Task directions:
Starting with the line with "What was covered:<span" and going on through the line with "rosrun = ros+run", write those lines again with "parameter server" swapped for "configuration store" and all else unchanged.

[Rows excerpted from a collection]
━━━━━━━━━━

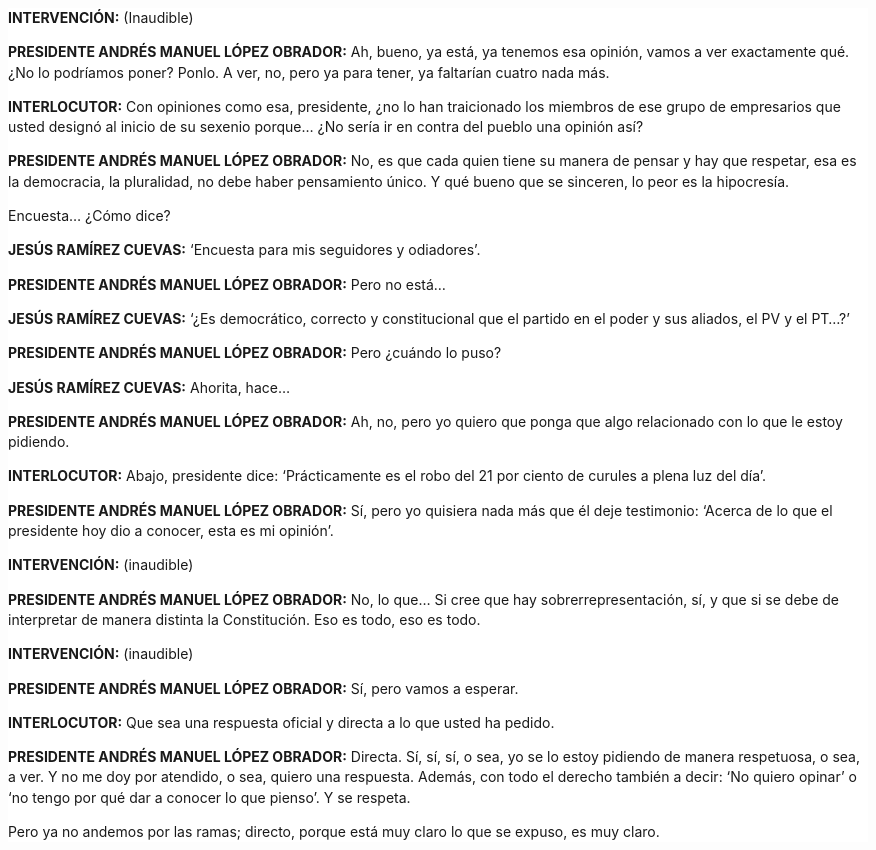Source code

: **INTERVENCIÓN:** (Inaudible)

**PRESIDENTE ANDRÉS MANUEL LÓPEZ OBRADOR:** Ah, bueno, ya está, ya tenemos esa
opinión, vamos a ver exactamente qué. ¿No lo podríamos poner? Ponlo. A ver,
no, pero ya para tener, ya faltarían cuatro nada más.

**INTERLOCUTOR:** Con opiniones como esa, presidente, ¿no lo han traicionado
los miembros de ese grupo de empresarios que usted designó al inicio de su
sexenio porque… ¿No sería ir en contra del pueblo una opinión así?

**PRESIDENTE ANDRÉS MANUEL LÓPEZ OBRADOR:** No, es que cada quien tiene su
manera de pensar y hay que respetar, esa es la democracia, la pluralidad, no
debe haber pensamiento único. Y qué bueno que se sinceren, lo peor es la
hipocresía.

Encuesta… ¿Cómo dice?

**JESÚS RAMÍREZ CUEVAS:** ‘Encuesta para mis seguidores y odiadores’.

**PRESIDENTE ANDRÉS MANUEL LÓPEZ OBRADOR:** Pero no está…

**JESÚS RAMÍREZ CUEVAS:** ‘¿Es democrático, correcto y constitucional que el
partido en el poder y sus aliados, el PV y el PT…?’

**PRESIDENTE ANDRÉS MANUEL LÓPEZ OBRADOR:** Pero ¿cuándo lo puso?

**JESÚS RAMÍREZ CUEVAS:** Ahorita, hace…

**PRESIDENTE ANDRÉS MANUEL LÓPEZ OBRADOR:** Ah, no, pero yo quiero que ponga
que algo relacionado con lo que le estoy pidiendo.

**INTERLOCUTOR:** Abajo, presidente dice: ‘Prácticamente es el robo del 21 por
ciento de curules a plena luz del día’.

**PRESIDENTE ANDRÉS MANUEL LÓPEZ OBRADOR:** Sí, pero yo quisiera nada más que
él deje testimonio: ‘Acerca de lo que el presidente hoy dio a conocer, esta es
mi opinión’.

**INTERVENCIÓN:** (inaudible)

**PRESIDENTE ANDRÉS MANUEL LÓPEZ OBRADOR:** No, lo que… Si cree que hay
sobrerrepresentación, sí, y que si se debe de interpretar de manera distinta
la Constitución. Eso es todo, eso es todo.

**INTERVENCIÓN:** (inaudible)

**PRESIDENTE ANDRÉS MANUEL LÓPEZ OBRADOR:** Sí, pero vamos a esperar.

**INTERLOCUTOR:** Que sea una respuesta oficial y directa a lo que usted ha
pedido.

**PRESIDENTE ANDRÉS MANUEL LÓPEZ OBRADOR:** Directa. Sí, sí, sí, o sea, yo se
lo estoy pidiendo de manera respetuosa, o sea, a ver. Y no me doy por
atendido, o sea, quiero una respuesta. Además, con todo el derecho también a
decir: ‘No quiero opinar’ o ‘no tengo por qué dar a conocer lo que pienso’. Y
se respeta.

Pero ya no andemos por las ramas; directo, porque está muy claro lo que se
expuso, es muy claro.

━━━━━━━━━━

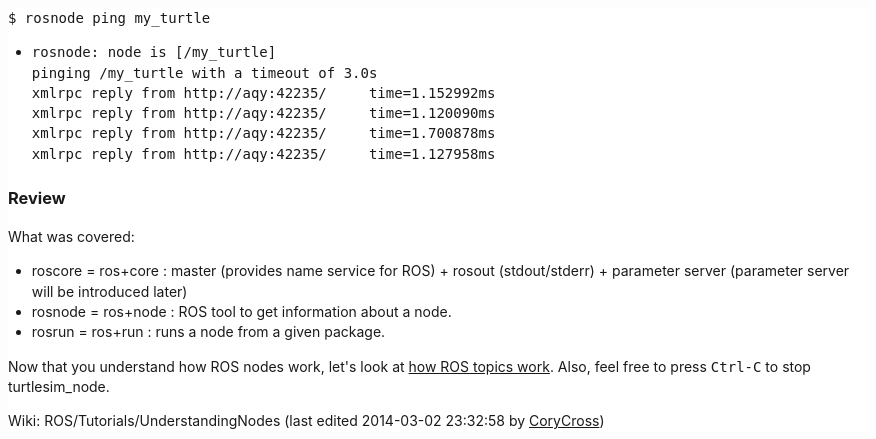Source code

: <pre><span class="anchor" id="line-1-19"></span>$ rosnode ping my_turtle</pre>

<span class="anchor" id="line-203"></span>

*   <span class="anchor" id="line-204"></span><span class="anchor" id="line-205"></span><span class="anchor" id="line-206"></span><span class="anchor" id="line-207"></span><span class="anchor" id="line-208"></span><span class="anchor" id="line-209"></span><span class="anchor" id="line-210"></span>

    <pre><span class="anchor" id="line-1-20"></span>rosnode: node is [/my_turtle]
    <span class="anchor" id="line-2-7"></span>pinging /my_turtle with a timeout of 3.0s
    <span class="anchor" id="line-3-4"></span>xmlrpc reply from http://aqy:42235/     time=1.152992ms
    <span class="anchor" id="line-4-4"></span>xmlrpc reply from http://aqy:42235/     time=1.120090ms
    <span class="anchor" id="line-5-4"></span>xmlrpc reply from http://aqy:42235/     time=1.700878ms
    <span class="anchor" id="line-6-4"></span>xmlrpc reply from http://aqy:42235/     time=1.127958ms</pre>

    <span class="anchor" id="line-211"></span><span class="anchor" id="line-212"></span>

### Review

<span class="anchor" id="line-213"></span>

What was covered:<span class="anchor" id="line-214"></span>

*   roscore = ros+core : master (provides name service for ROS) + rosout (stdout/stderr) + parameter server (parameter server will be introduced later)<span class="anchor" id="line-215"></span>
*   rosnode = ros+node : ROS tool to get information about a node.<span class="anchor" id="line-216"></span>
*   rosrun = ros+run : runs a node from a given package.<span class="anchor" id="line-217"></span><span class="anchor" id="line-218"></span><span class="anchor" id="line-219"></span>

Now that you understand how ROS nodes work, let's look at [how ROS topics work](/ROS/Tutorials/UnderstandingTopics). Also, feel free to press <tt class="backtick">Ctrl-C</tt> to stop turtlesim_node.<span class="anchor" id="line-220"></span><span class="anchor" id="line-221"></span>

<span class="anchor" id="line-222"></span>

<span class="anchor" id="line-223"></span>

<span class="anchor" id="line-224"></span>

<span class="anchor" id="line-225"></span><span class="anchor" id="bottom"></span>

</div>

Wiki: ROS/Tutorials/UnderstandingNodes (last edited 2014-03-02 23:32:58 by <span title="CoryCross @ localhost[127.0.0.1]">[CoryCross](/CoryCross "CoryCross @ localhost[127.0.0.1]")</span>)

━━━━━━━━━━

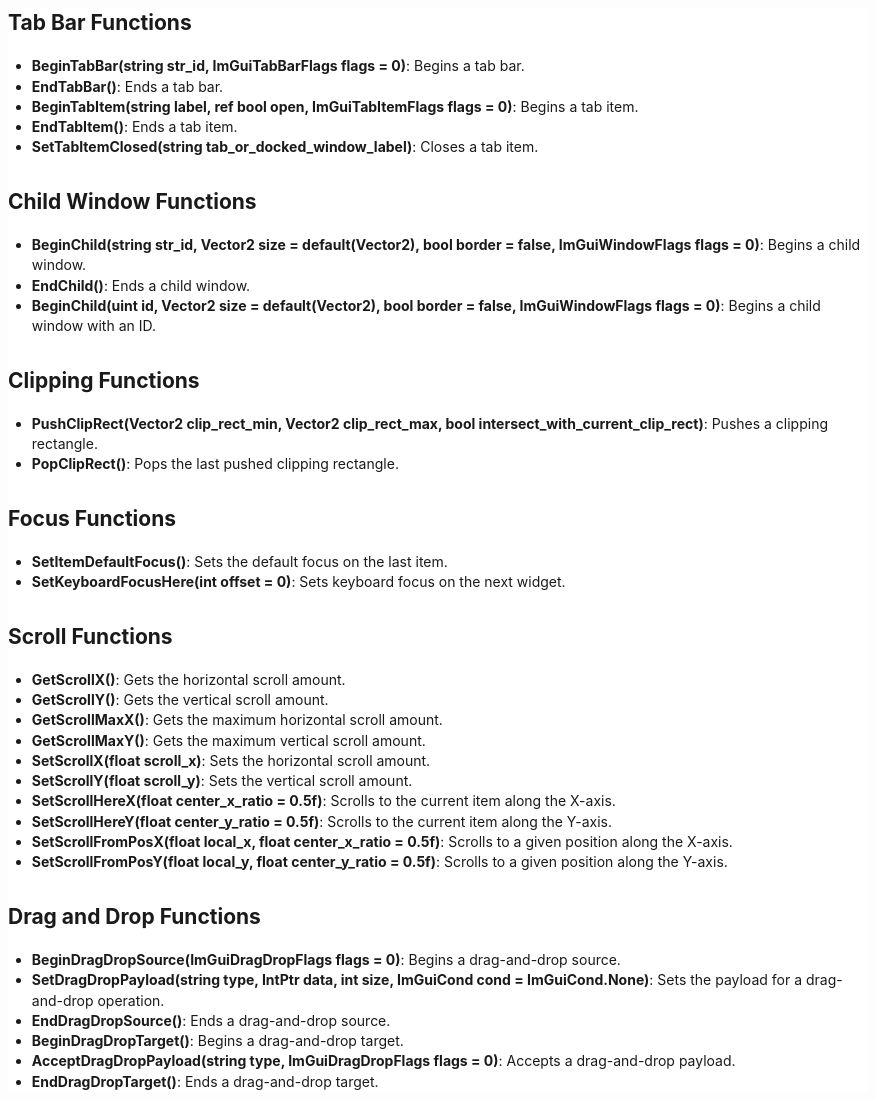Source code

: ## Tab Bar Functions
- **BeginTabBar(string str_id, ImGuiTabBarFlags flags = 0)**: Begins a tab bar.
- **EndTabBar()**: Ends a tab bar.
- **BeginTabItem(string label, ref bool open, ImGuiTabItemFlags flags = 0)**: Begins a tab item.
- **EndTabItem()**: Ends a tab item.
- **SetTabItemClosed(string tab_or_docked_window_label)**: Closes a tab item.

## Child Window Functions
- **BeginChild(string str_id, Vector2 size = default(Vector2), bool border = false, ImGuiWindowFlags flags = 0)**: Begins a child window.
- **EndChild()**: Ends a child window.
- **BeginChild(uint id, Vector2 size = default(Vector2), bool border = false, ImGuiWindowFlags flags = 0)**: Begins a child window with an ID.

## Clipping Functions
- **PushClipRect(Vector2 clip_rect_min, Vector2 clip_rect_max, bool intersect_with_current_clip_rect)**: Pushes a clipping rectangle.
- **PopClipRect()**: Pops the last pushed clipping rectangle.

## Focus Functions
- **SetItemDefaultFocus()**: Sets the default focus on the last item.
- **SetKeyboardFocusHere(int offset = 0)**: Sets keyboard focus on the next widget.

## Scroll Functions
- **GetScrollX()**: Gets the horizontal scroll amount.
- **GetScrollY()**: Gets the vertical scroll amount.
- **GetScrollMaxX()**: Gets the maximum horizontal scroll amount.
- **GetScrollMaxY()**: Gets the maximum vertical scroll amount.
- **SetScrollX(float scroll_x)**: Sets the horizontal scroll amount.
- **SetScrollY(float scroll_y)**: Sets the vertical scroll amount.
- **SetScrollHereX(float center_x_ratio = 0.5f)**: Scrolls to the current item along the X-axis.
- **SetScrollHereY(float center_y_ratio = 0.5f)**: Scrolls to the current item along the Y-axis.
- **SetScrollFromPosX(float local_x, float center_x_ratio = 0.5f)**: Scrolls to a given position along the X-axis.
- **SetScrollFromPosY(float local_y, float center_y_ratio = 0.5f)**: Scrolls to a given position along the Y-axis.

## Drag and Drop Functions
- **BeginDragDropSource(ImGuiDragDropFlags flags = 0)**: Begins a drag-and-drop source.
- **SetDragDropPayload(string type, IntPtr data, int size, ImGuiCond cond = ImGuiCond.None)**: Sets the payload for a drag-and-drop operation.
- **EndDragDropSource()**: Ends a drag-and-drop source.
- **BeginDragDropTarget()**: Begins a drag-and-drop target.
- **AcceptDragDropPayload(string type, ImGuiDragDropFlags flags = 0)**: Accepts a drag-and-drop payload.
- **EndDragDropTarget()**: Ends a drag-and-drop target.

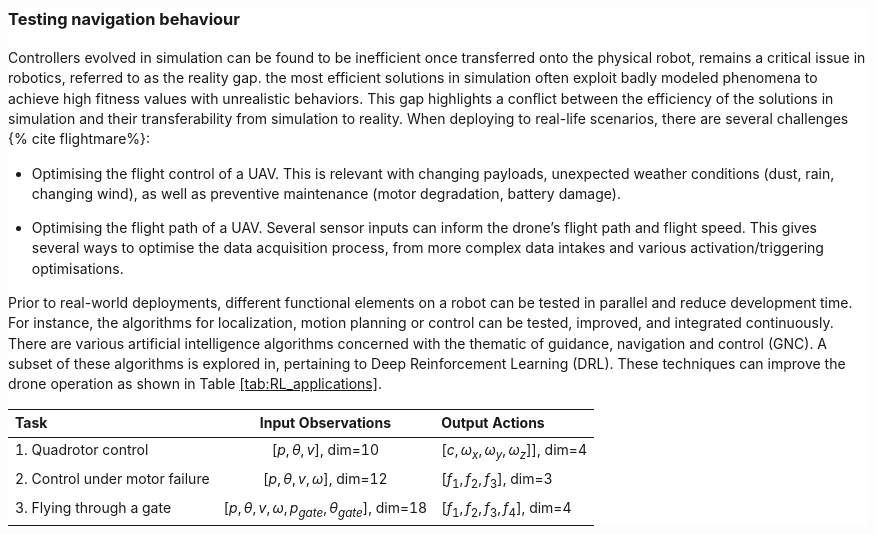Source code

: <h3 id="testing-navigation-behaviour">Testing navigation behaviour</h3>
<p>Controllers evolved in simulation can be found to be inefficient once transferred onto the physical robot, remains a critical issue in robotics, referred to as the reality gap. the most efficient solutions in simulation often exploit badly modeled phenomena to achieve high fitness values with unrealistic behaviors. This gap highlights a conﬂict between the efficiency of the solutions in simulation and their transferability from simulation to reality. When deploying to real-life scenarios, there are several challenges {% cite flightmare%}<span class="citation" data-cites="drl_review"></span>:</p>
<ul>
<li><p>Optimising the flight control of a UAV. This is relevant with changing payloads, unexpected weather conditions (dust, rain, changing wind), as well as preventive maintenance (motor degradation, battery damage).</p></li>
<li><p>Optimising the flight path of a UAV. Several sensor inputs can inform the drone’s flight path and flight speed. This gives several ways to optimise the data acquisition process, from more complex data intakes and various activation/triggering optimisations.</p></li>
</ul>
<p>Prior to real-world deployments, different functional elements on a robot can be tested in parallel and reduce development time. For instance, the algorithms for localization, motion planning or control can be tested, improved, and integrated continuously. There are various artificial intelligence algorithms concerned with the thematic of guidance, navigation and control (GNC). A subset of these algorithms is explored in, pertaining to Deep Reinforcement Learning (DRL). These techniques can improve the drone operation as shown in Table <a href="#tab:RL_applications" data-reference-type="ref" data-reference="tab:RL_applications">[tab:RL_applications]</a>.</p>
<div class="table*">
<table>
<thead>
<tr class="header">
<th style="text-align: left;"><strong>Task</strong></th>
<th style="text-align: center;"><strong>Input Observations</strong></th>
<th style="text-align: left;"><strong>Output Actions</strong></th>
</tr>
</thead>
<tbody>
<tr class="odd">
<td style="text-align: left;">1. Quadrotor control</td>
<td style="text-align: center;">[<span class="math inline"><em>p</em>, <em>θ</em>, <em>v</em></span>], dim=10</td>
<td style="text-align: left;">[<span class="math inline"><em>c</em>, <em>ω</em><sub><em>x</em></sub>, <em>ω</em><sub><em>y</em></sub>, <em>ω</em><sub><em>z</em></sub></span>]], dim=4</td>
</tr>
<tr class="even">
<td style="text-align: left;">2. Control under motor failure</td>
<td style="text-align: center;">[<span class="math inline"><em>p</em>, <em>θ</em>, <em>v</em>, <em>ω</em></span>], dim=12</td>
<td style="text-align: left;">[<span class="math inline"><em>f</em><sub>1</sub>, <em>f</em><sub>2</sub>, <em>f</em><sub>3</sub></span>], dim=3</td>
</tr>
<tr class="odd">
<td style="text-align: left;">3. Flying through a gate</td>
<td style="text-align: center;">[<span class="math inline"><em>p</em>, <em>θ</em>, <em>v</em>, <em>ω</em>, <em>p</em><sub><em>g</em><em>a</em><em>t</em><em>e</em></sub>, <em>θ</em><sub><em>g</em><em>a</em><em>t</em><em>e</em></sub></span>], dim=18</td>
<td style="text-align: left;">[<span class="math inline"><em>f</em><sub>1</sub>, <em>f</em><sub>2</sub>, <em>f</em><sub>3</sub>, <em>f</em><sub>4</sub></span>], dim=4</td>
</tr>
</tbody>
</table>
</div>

━━━━━━━━━━

Exercise answer:
What was covered:<span class="anchor" id="line-214"></span>

*   roscore = ros+core : master (provides name service for ROS) + rosout (stdout/stderr) + configuration store (configuration store will be introduced later)<span class="anchor" id="line-215"></span>
*   rosnode = ros+node : ROS tool to get information about a node.<span class="anchor" id="line-216"></span>
*   rosrun = ros+run : runs a node from a given package.<span class="anchor" id="line-217"></span><span class="anchor" id="line-218"></span><span class="anchor" id="line-219"></span>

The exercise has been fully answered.